# Requirement:
Can you copy every one of the rows below word for word, leaving the pictures out of your answer?

# Provided records:

______

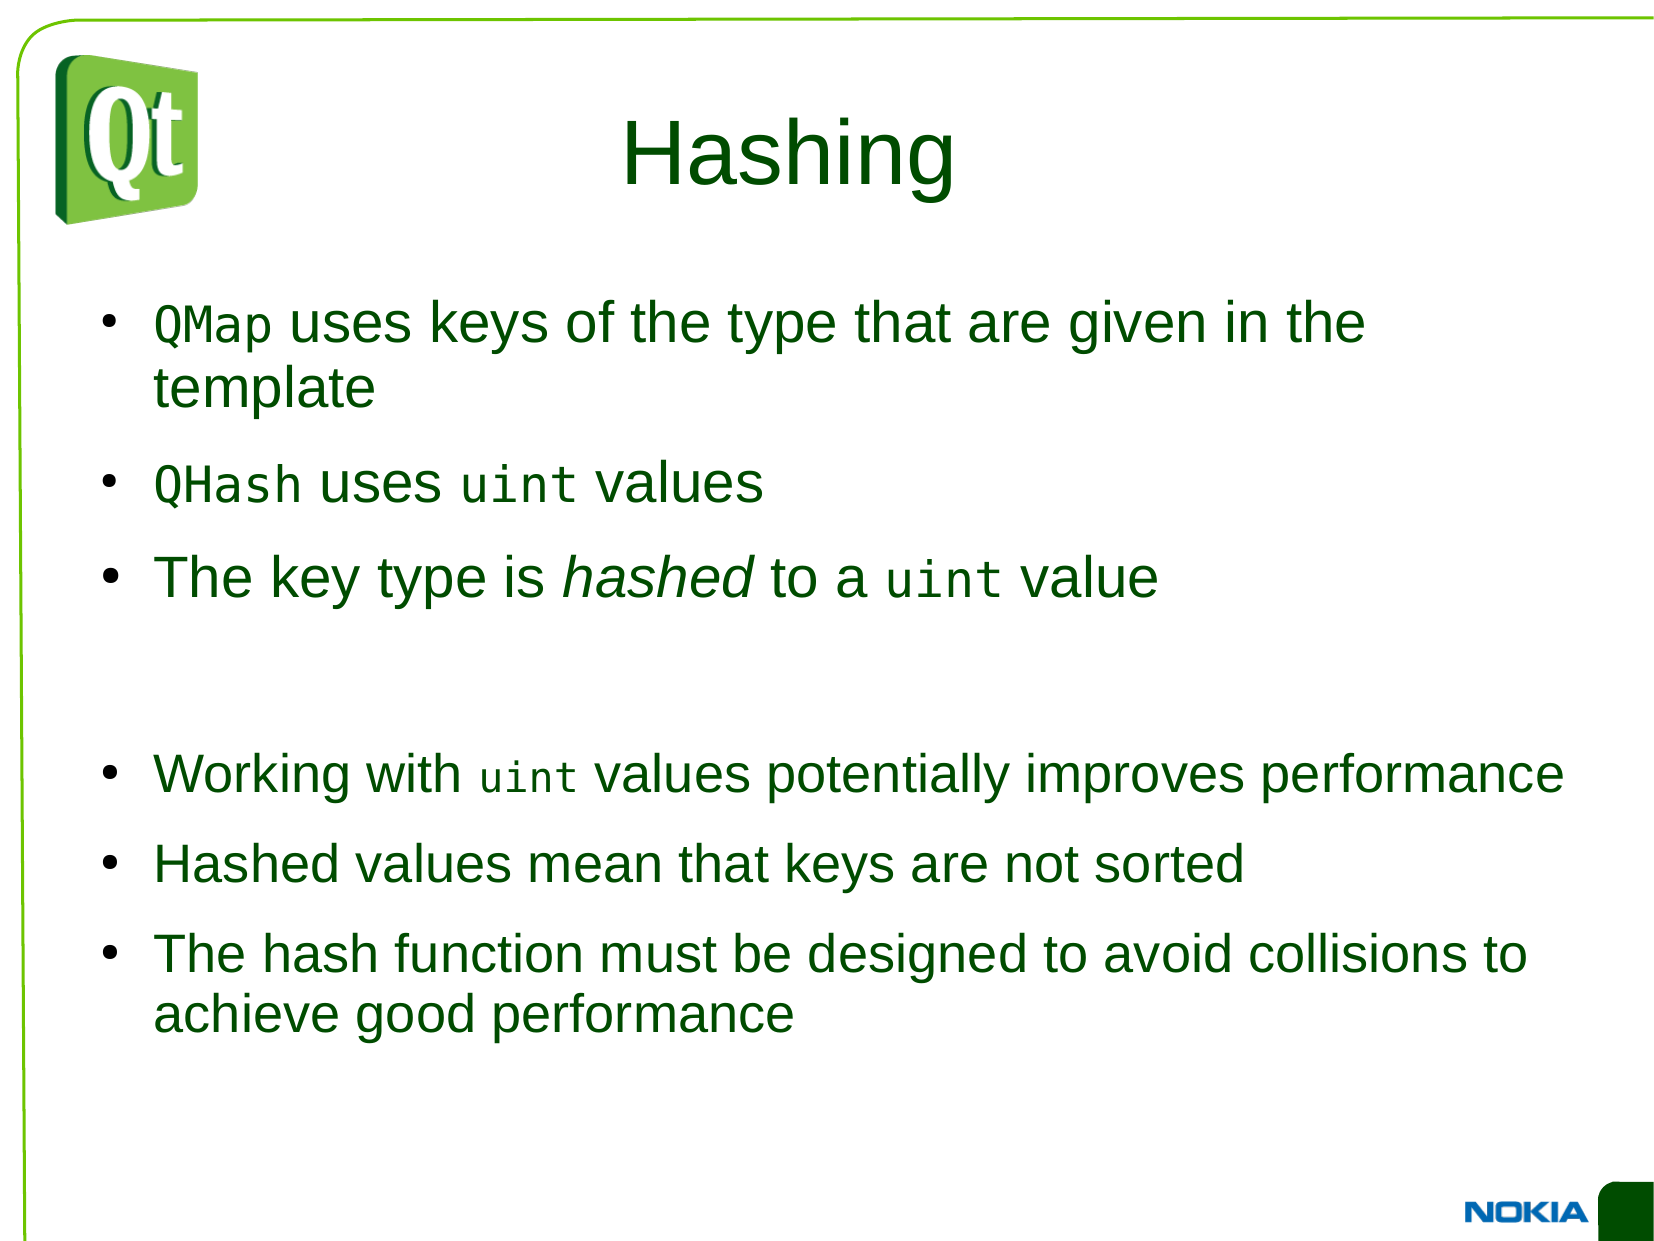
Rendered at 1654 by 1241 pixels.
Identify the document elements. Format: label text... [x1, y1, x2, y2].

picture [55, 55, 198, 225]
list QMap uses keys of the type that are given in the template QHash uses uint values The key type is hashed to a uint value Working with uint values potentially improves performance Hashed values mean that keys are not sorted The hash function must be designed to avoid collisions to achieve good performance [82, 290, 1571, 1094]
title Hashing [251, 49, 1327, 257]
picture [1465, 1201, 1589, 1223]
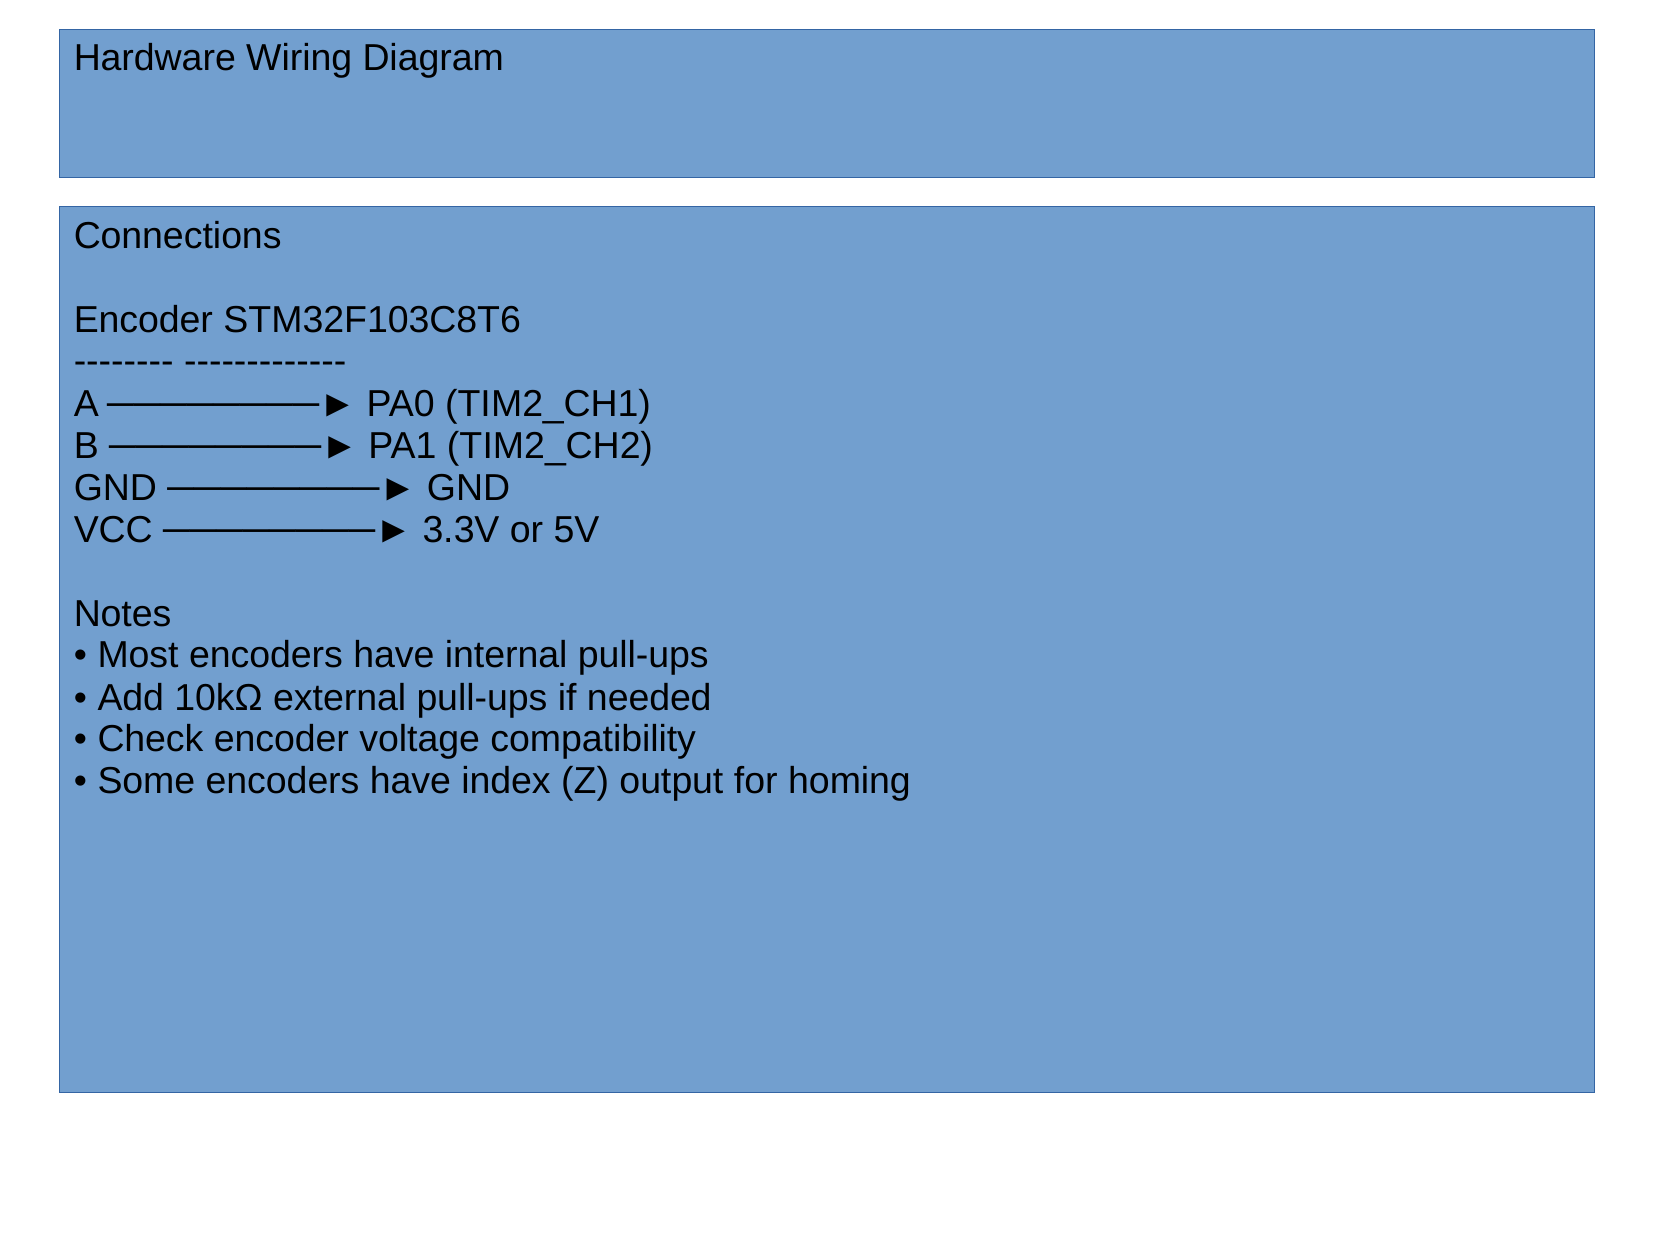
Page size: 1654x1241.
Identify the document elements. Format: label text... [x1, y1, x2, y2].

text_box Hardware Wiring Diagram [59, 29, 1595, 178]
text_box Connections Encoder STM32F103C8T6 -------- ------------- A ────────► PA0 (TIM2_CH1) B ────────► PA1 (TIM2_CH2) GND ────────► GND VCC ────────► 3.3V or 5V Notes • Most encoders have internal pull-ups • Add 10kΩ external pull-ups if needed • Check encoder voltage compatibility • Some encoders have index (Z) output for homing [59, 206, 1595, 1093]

______

# Exercise result:
Rendered at 1654 by 1241 pixels.
Identify the document elements. Format: label text... [x1, y1, x2, y2].

picture [55, 55, 198, 225]
list QMap uses keys of the type that are given in the template QHash uses uint values The key type is hashed to a uint value Working with uint values potentially improves performance Hashed values mean that keys are not sorted The hash function must be designed to avoid collisions to achieve good performance [82, 290, 1571, 1094]
title Hashing [251, 49, 1327, 257]
picture [1465, 1201, 1589, 1223]
Page size: 1654x1241.
Identify the document elements. Format: label text... [x1, y1, x2, y2].

text_box Hardware Wiring Diagram [59, 29, 1595, 178]
text_box Connections Encoder STM32F103C8T6 -------- ------------- A ────────► PA0 (TIM2_CH1) B ────────► PA1 (TIM2_CH2) GND ────────► GND VCC ────────► 3.3V or 5V Notes • Most encoders have internal pull-ups • Add 10kΩ external pull-ups if needed • Check encoder voltage compatibility • Some encoders have index (Z) output for homing [59, 206, 1595, 1093]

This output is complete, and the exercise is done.